'Right to be forgotten' blurs line between public interest and privacy
Cliff Buddle says an EU court ruling backing people's right to remove online posts about them takes the issue into many grey areas
What do you find when you google your own name? A bio on your company's website? Your LinkedIn profile? Or, perhaps, a link revealing something about your life you would rather keep private?
Spanish lawyer Mario Costeja Gonzalez took exception to the results of a Google search on his name. There was a link to newspaper reports published in 1998 concerning debts he had at that time. They were paid off long ago and he wanted this troubled episode in his past forgotten.
His complaint to Spanish authorities led to a decision this month by the European Union's Court of Justice which could have far-reaching implications. Individuals, according to the court, have the right to demand that internet companies remove links to information about them which is inadequate, irrelevant, no longer relevant or excessive.
Google and its lawyers are now weighing the technological, ethical and, no doubt, commercial consequences of the judgment and how to respond to it. The decision was framed in terms of EU law and reflects other moves by the EU to provide people with a legal right "to be forgotten". While the court's decision only applies to search engines operating in the EU, it raises issues which affect us all.
Opinion on the judgment has been sharply divided between those who champion free speech and supporters of the right to privacy. It has brought into sharp focus the difference in European and US approaches.

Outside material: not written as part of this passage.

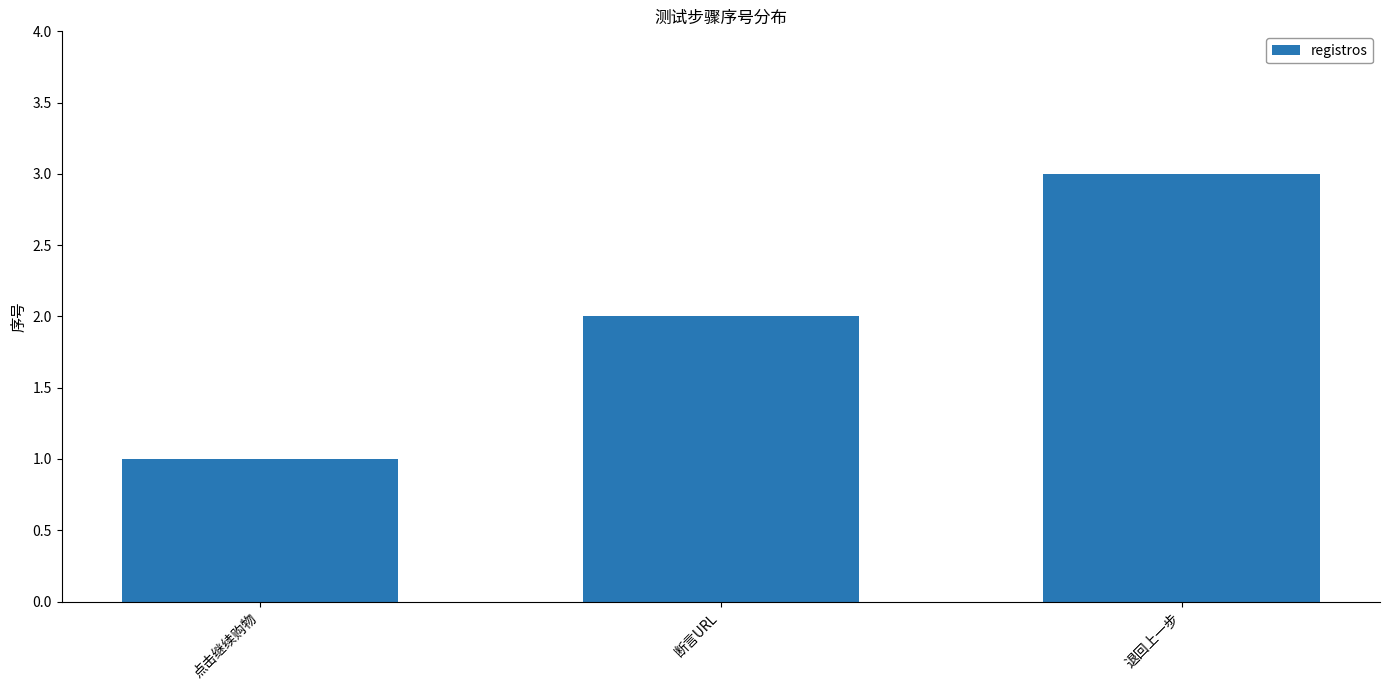

Reading left to right, transcribe all the data shown in this chart.

点击继续购物=1	断言URL=2	退回上一步=3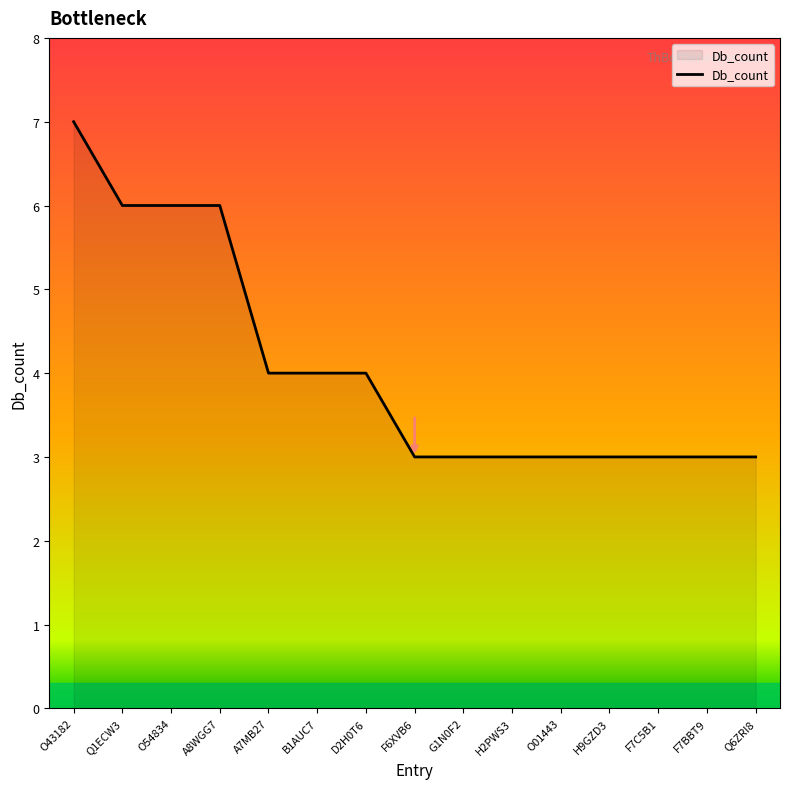

What is the ratio of the value at F7BBT9 to the value at H2PWS3?

1.0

We can all understand the desire to erase embarrassing information about us on the internet. In the days before search engines, newspaper reports would quickly disappear from public view (in the UK, they would end up holding someone's fish and chips). Research involved hours of painstaking sifting through files. It was so much easier for past indiscretions and aberrations to be forgotten.
But the internet does not forget. Whether it is embarrassing pictures from your wild student days or a court record about the speeding ticket you picked up years ago, it is all there for anyone with access to a computer to see.
The EU court noted the power of search engines to collate a wide range of material forming a detailed picture of a person's private life. That image is available at the tap of a smartphone screen to potential employers, landlords, money lenders and lovers.
While such concerns are understandable, attempts to regulate search results are fraught with danger. It is all very well for the court to talk about handling information fairly and striking a balance between the right to privacy and the right to access information. The difficult part, as always, is where - and how - you draw that line.
How are we to know whether the information will be considered irrelevant, inadequate or excessive? Will the rules be different for public figures? To what extent will the public interest in accessing information be protected?
The judgment will, at best, lead to uncertainty and confusion and at worst to censorship and the whitewashing of history.